Abia vive nel sudovest del Paese, dove si trova la maggior parte della minoranza anglofona, e parla della «crisi anglofona» (che riguarda direttamente la sua chiesa, per lo più anglofona e all’80% situata nella “zona di guerra”) e in particolare del «violento conflitto armato tra la milizia anglofona (Amba Boys) e le forze armate e di sicurezza nazionali». 

«La devastazione è enorme, ci sono centinaia di migliaia di sfollati interni – dice, – migliaia sono rifugiati nei paesi vicini, molti sono brutalmente uccisi o vivono in condizioni deplorevoli, villaggi interi vengono bruciati e distrutti, persone vengono rapite dietro richiesta di enormi riscatti».

Si calcola che più di un milione e mezzo di persone siano state costrette a lasciare le loro case a causa della crescente violenza e insicurezza nel paese, che si somma dal 2014 alle guerre civili e violenze nei paesi limitrofi, con la relativa necessità di accogliere i profughi. Ultimo, ma non ultimo, lo scoppio dell’epidemia di Covid-19 e il collegato conflitto nella regione del Sahel.

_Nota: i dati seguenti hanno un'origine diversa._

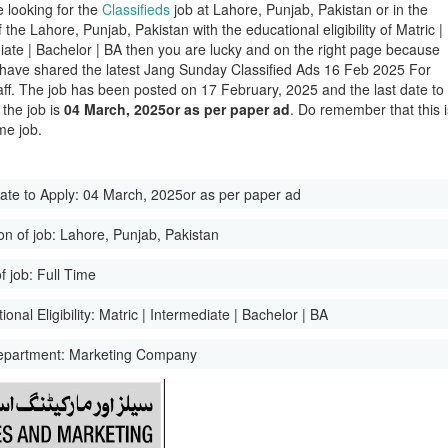
e looking for the
Classifieds
job at Lahore, Punjab, Pakistan or in the
of the Lahore, Punjab, Pakistan with the educational eligibility of Matric |
iate | Bachelor | BA then you are lucky and on the right page because
have shared the latest Jang Sunday Classified Ads 16 Feb 2025 For
aff. The job has been posted on 17 February, 2025 and the last date to
 the job is
04 March, 2025or as per paper ad
. Do remember that this i
me job.
ate to Apply:
04 March, 2025or as per paper ad
on of job:
Lahore, Punjab, Pakistan
f job:
Full Time
onal Eligibility:
Matric | Intermediate | Bachelor | BA
epartment:
Marketing Company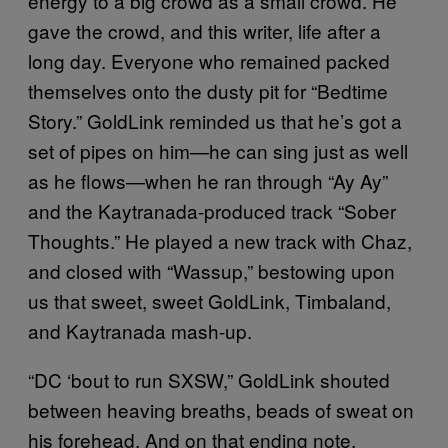
energy to a big crowd as a small crowd. He
gave the crowd, and this writer, life after a
long day. Everyone who remained packed
themselves onto the dusty pit for “Bedtime
Story.” GoldLink reminded us that he’s got a
set of pipes on him—he can sing just as well
as he flows—when he ran through “Ay Ay”
and the Kaytranada-produced track “Sober
Thoughts.” He played a new track with Chaz,
and closed with “Wassup,” bestowing upon
us that sweet, sweet GoldLink, Timbaland,
and Kaytranada mash-up.
“DC ‘bout to run SXSW,” GoldLink shouted
between heaving breaths, beads of sweat on
his forehead. And on that ending note,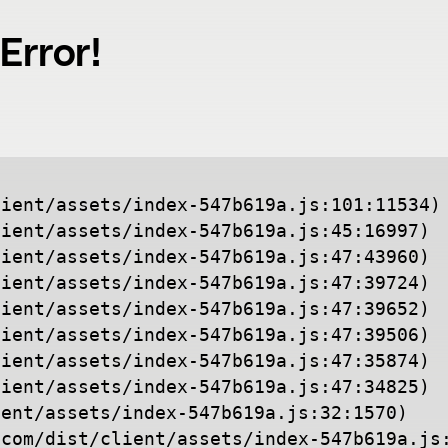
Error!
ient/assets/index-547b619a.js:101:11534)

ient/assets/index-547b619a.js:45:16997)

ient/assets/index-547b619a.js:47:43960)

ient/assets/index-547b619a.js:47:39724)

ient/assets/index-547b619a.js:47:39652)

ient/assets/index-547b619a.js:47:39506)

ient/assets/index-547b619a.js:47:35874)

ient/assets/index-547b619a.js:47:34825)

ent/assets/index-547b619a.js:32:1570)

.com/dist/client/assets/index-547b619a.js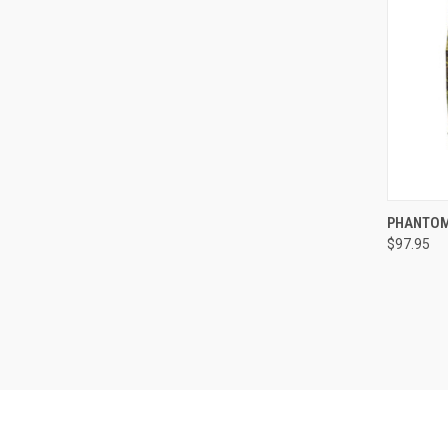
QUI
PHANTOM
$97.95
Compa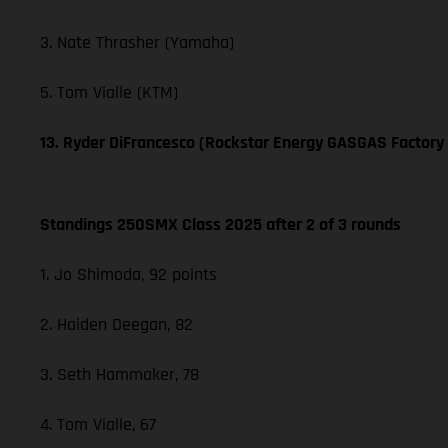
3. Nate Thrasher (Yamaha)
5. Tom Vialle (KTM)
13. Ryder DiFrancesco (Rockstar Energy GASGAS Factory
Standings 250SMX Class 2025 after 2 of 3 rounds
1. Jo Shimoda, 92 points
2. Haiden Deegan, 82
3. Seth Hammaker, 78
4. Tom Vialle, 67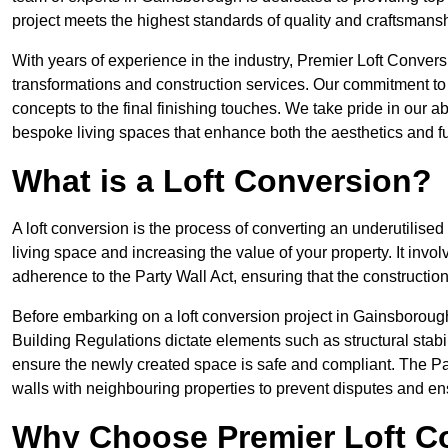
project meets the highest standards of quality and craftsmansh
With years of experience in the industry, Premier Loft Conversi
transformations and construction services. Our commitment to qu
concepts to the final finishing touches. We take pride in our abi
bespoke living spaces that enhance both the aesthetics and fu
What is a Loft Conversion?
A loft conversion is the process of converting an underutilised 
living space and increasing the value of your property. It in
adherence to the Party Wall Act, ensuring that the constructio
Before embarking on a loft conversion project in Gainsborough,
Building Regulations dictate elements such as structural stabilit
ensure the newly created space is safe and compliant. The Pa
walls with neighbouring properties to prevent disputes and e
Why Choose Premier Loft C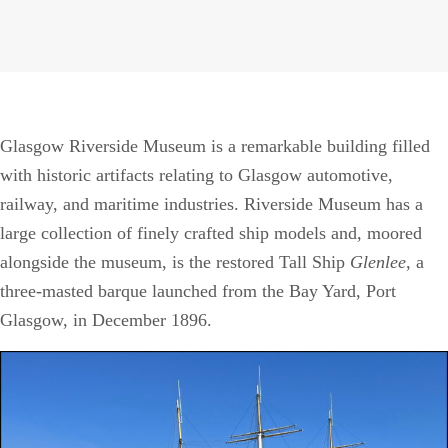
Glasgow Riverside Museum is a remarkable building filled
with historic artifacts relating to Glasgow automotive,
railway, and maritime industries. Riverside Museum has a
large collection of finely crafted ship models and, moored
alongside the museum, is the restored Tall Ship
Glenlee
, a
three-masted barque launched from the Bay Yard, Port
Glasgow, in December 1896.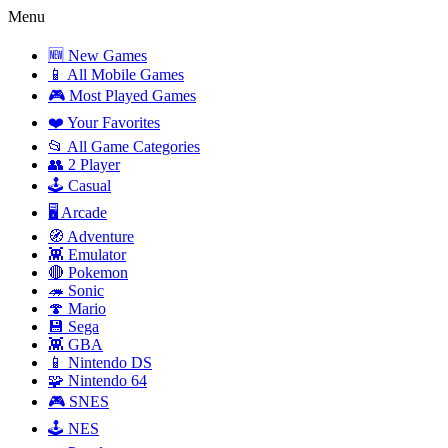
Menu
🆕 New Games
📱 All Mobile Games
🎮 Most Played Games
❤️ Your Favorites
📂 All Game Categories
👥 2 Player
🕹️ Casual
🖥️ Arcade
🧭 Adventure
👾 Emulator
🔴 Pokemon
🦔 Sonic
🍄 Mario
💾 Sega
👾 GBA
📱 Nintendo DS
🧩 Nintendo 64
🎮 SNES
🕹️ NES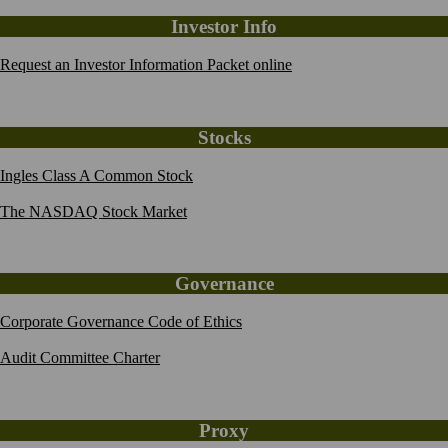
Investor Info
Request an Investor Information Packet online
Stocks
Ingles Class A Common Stock
The NASDAQ Stock Market
Governance
Corporate Governance Code of Ethics
Audit Committee Charter
Proxy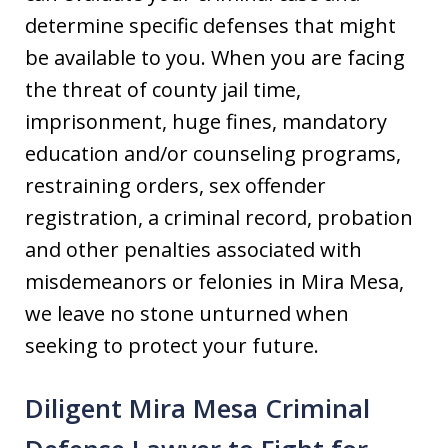
determine specific defenses that might
be available to you. When you are facing
the threat of county jail time,
imprisonment, huge fines, mandatory
education and/or counseling programs,
restraining orders, sex offender
registration, a criminal record, probation
and other penalties associated with
misdemeanors or felonies in Mira Mesa,
we leave no stone unturned when
seeking to protect your future.
Diligent Mira Mesa Criminal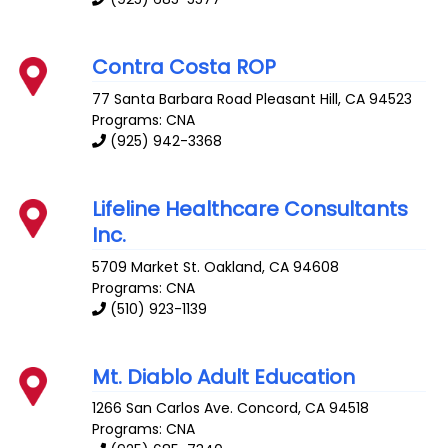
Contra Costa ROP
77 Santa Barbara Road
Pleasant Hill
,
CA
94523
Programs: CNA
(925) 942-3368
Lifeline Healthcare Consultants
Inc.
5709 Market St.
Oakland
,
CA
94608
Programs: CNA
(510) 923-1139
Mt. Diablo Adult Education
1266 San Carlos Ave.
Concord
,
CA
94518
Programs: CNA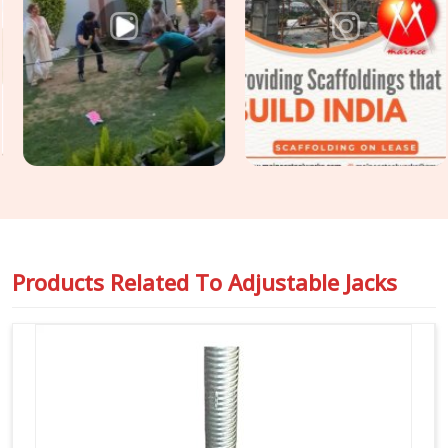
you are seeking
Formwork Adjustable Jack Systems in
Noida Sector 18
, even though based in Noida, we supply
heavy-gauge items engineered to handle intense vertical
pressure without buckling or stripping threads. Our yard
delivers tough
Building Construction Support Jacks
that
slide right into your cuplock standards or heavy pipe frames
in
Noida Sector 18
to stop any wobbling. For project
engineers chasing tight deadlines in
Noida Sector 18
, we
back our rental batches with honest capacity ratings so you
can pour concrete safely and pass your inspections without
any hassle.
Products Related To
Adjustable Jacks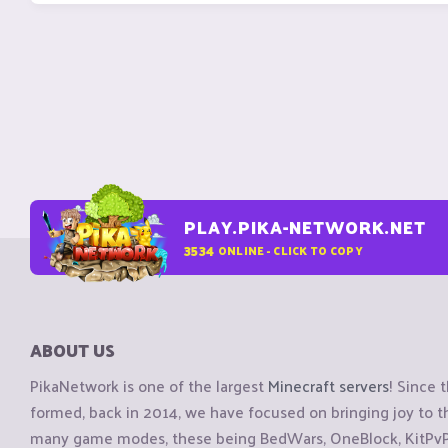
PLAY.PIKA-NETWORK.NET
3534
ONLINE - CLICK TO COPY
ABOUT US
PikaNetwork is one of the largest
Minecraft servers
! Since 
formed, back in 2014, we have focused on bringing joy to
many game modes, these being BedWars, OneBlock, KitPvP, 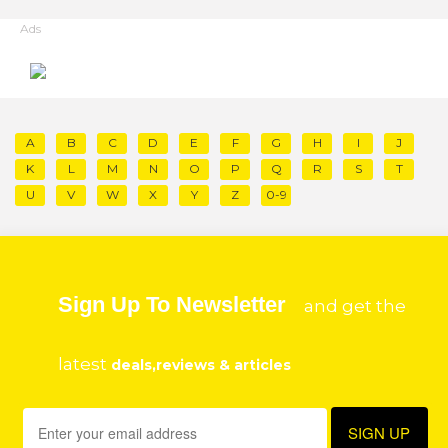
Ads
A
B
C
D
E
F
G
H
I
J
K
L
M
N
O
P
Q
R
S
T
U
V
W
X
Y
Z
0-9
Sign Up To Newsletter
and get the
latest
deals,reviews & articles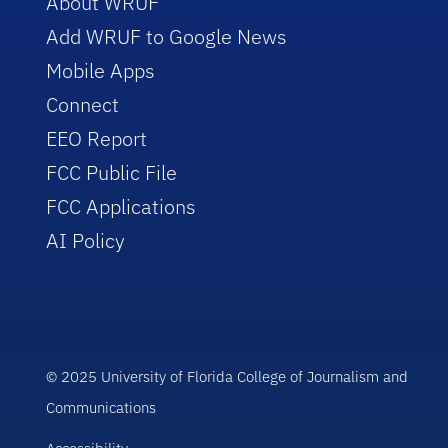
About WRUF
Add WRUF to Google News
Mobile Apps
Connect
EEO Report
FCC Public File
FCC Applications
AI Policy
© 2025 University of Florida College of Journalism and
Communications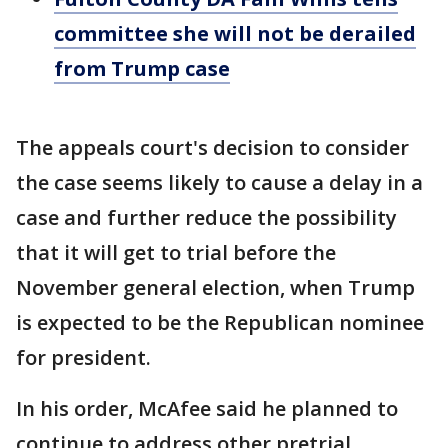
committee she will not be derailed
from Trump case
The appeals court's decision to consider
the case seems likely to cause a delay in a
case and further reduce the possibility
that it will get to trial before the
November general election, when Trump
is expected to be the Republican nominee
for president.
In his order, McAfee said he planned to
continue to address other pretrial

Quello che la Chiesa presbiteriana sta facendo, spiega il responsabile del settore educativo della Pcc, Njie Samuel Kale, è di offrire agli studenti dei luoghi sicuri dove andare a scuola, materiali per lo studio, ma anche sostegno alla salute, sia per le popolazioni locali, sia per gli sfollati.

Pe quanto riguarda il processo di pace, invece, spiega ancora il pastore Abia, il suo ruolo è stato organizzare, insieme ad altri, «incontri interreligiosi invitando anche partner internazionali, discussioni da cui sono scaturite delle risoluzioni poi inoltrate al governo del paese», ma anche inoltrando alle comunità raccomandazioni e proposte per iniziative di pace e riconciliazione.

Il rapporto con le istituzioni governative ha comportato anche, nel 2019, la comune organizzazione di un “Grande dibattito nazionale” sul tema della pace, vista come (dice ancora Abia) «prerequisito per la ricostruzione, una ricostruzione che deve partire prima dalle menti che dalle cose materiali».

Infine la Pcc, i cui vertici hanno preso parte a diversi incontri convocati dal governo insieme a ministri e al capo di Stato, ha sottoposto al presidente Paul Biya una lista di proposte e richieste, tra cui «lo svolgimento di un dialogo nazionale inclusivo, il rilascio delle persone detenute in conseguenza ai disordini, un sistema governativo decentralizzato e la conservazione del sistema di istruzione anglosassone, che è stato “adulterato”, […] il cessate il fuoco, il ritiro dell’esercito dalle strade e la tutela del sistema giudiziario sul modello inglese (common law)».